- [Excerpt]:

The Newsweek Media Group is reeling.
Senior journalists are leaving the company and advertisers are cutting ties after allegations of fraud, a raid by the Manhattan district attorney’s office and the firing of top editors at the publication who had been investigating the company.
On Wednesday, Newsweek’s head of sales, Ed Hannigan, resigned.
The company, which owns Newsweek as well as the International Business Times, has lost hundreds of thousands of dollars in ad commitments since reports emerged that it bought traffic in order to hit business goals, a senior advertising executive who has worked with the magazine told NBC News. The Manhattan district attorney is reportedly investigating the finances of the Newsweek Media Group, which is privately held.
The ad executive, who lacked authorization to speak publicly on the matter and spoke on the condition of anonymity, said news of the inflated traffic claims was “shattering to us” and had reverberated with clients.

- [Exercise brief]:
In the Newsweek Media Group excerpt, print the passage starting at "The Newsweek Media Group is" and ending at "investigating the company.". Rely only on the text above when answering.

- [Given information]:
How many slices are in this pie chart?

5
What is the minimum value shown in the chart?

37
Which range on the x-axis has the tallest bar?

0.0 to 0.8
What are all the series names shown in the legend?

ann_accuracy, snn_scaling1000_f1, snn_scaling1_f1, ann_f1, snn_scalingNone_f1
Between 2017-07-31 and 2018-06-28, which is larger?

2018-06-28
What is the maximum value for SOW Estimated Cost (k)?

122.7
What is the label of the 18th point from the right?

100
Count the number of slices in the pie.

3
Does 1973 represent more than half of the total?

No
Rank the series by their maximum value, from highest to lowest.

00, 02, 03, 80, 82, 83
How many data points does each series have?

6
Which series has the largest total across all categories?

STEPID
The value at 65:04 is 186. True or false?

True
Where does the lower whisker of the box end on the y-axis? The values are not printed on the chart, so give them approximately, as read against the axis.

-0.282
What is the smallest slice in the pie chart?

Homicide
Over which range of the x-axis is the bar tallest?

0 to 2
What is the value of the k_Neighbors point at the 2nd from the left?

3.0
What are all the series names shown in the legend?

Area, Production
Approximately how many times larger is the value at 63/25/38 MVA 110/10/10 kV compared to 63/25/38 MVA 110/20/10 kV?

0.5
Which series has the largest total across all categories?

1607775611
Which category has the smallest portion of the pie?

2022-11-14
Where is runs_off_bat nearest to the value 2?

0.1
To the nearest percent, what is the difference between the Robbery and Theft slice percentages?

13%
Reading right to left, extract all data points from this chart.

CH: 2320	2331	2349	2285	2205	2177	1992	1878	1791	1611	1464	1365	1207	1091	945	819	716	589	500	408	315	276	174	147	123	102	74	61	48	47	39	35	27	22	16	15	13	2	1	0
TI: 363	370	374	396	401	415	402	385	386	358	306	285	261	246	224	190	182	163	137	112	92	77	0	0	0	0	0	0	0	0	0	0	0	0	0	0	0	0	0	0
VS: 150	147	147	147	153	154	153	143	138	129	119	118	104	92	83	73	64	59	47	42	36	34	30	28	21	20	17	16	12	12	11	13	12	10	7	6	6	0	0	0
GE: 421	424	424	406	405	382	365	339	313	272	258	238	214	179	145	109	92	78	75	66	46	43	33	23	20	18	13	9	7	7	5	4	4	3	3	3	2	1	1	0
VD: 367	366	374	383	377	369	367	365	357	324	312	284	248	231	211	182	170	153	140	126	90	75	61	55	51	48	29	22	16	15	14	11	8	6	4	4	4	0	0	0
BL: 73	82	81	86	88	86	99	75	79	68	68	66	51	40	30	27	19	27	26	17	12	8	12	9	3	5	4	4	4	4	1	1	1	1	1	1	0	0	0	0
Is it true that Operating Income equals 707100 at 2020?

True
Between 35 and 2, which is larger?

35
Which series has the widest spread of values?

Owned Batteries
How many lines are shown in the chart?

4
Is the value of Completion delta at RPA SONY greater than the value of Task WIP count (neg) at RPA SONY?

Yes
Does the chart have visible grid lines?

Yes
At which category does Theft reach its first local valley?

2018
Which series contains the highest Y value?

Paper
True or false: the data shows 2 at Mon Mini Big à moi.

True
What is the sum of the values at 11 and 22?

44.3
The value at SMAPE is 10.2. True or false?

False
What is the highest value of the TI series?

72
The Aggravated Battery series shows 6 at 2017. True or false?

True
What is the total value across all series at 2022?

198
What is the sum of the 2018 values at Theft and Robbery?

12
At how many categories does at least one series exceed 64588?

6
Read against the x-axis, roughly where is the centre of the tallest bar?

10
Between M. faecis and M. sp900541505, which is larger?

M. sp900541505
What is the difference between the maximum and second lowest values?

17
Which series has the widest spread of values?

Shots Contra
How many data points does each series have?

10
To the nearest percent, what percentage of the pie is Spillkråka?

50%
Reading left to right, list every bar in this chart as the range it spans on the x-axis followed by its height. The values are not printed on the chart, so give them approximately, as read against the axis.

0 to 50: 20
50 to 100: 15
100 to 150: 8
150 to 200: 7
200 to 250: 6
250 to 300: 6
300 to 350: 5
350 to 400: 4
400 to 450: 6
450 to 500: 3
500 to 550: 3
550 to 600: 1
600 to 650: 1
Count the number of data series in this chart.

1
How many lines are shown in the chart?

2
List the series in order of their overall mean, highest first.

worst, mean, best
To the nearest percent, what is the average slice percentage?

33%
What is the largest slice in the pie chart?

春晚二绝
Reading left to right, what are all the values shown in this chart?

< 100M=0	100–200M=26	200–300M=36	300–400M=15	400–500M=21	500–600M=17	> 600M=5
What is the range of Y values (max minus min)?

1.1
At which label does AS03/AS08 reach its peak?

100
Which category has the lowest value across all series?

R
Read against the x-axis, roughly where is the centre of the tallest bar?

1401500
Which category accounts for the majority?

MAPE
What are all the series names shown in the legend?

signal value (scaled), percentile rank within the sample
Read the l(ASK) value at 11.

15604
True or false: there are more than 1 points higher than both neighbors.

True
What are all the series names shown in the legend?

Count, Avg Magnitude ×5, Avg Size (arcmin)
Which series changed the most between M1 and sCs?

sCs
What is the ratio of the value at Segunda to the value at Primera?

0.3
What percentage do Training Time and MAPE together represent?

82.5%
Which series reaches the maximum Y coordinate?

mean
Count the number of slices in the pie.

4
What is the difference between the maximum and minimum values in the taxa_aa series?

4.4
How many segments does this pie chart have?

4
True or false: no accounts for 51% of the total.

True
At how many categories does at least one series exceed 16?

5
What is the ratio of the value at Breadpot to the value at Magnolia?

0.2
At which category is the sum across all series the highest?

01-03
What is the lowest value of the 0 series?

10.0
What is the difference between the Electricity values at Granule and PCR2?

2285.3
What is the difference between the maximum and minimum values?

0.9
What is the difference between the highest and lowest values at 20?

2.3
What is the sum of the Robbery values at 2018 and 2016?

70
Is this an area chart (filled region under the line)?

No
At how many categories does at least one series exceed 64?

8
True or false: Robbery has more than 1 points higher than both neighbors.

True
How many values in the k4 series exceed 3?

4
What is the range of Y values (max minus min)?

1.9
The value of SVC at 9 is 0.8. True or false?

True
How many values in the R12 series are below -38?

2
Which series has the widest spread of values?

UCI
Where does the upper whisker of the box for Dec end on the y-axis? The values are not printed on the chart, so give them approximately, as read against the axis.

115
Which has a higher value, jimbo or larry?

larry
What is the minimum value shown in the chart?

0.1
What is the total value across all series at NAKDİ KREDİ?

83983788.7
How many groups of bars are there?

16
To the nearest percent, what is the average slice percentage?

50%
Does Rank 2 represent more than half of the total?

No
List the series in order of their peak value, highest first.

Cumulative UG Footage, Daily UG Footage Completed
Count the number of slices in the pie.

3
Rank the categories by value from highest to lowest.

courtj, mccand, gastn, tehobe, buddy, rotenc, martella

- [Answer to this problem]:
The Newsweek Media Group is reeling.
Senior journalists are leaving the company and advertisers are cutting ties after allegations of fraud, a raid by the Manhattan district attorney’s office and the firing of top editors at the publication who had been investigating the company.